» EXERCISE DESCRIPTION:
Go to the line containing "right shoulder: (193, 200)" and return it and each line after it exactly, through the end of the data below, and nothing more.

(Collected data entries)
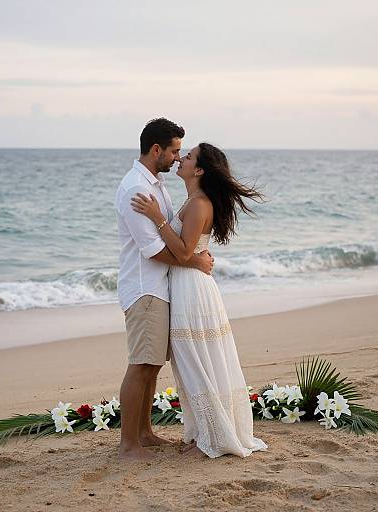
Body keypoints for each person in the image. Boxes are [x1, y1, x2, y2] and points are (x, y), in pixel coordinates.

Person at [131, 142, 268, 458]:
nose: (181, 158)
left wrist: (157, 217)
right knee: (193, 360)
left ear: (201, 169)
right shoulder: (193, 200)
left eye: (188, 157)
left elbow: (182, 251)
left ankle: (214, 437)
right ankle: (204, 432)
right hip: (187, 285)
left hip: (192, 290)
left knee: (196, 360)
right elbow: (189, 251)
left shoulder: (199, 204)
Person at [114, 119, 214, 461]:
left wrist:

» FINISHED EXERCISE:
right shoulder: (193, 200)
left eye: (188, 157)
left elbow: (182, 251)
left ankle: (214, 437)
right ankle: (204, 432)
right hip: (187, 285)
left hip: (192, 290)
left knee: (196, 360)
right elbow: (189, 251)
left shoulder: (199, 204)
Person at [114, 119, 214, 461]:
left wrist:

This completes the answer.